State how many lines in the entries below contain the word "автобусов". Reply with the number alone.

(Entries shown begins)

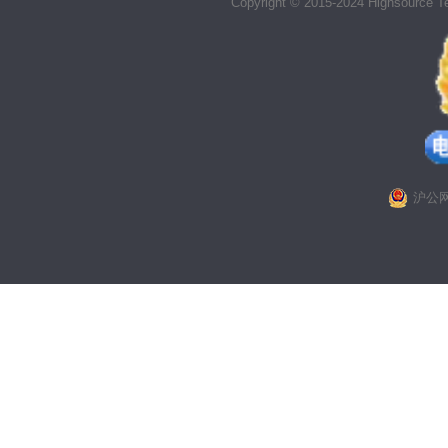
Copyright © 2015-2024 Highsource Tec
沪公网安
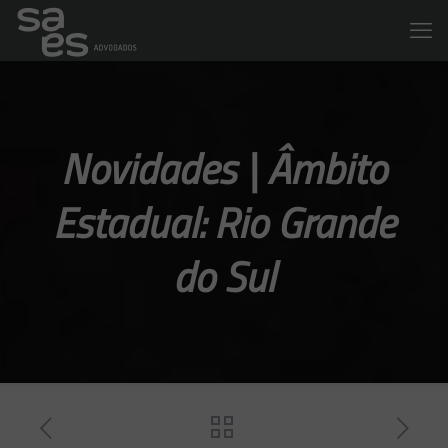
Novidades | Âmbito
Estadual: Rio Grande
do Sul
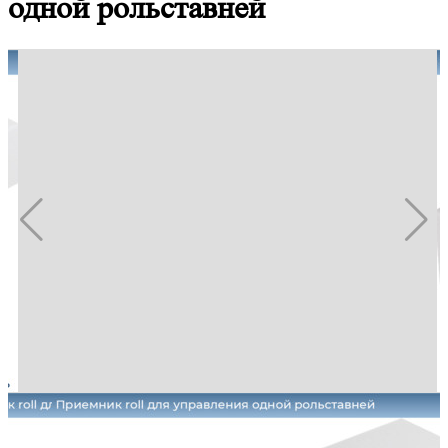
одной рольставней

(Entries shown ends)
(Entries shown begins)

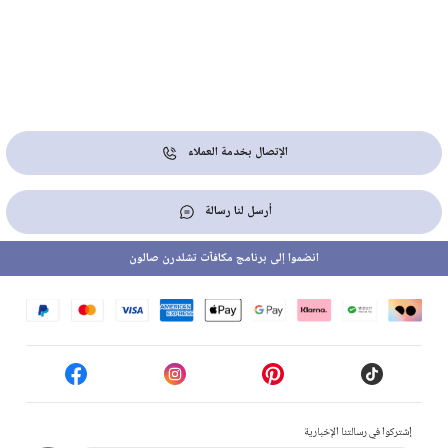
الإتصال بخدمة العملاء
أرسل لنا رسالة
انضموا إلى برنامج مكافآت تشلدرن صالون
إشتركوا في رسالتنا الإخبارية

(Entries shown ends)
(Entries shown begins)

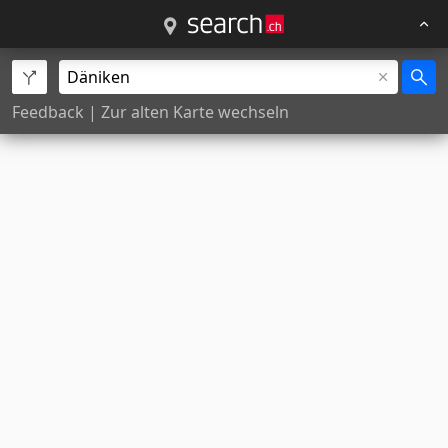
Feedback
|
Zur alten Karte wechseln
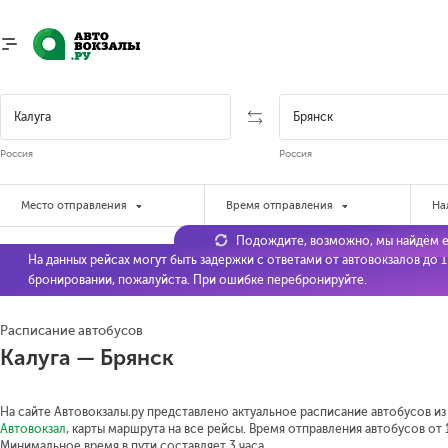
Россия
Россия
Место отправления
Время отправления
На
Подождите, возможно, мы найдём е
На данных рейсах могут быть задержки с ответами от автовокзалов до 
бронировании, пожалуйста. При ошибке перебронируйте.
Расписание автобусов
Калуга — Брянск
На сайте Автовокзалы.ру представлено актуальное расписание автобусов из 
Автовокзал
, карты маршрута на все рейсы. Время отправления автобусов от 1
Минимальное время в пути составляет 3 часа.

(Entries shown ends)

_Solution to this exercise_
3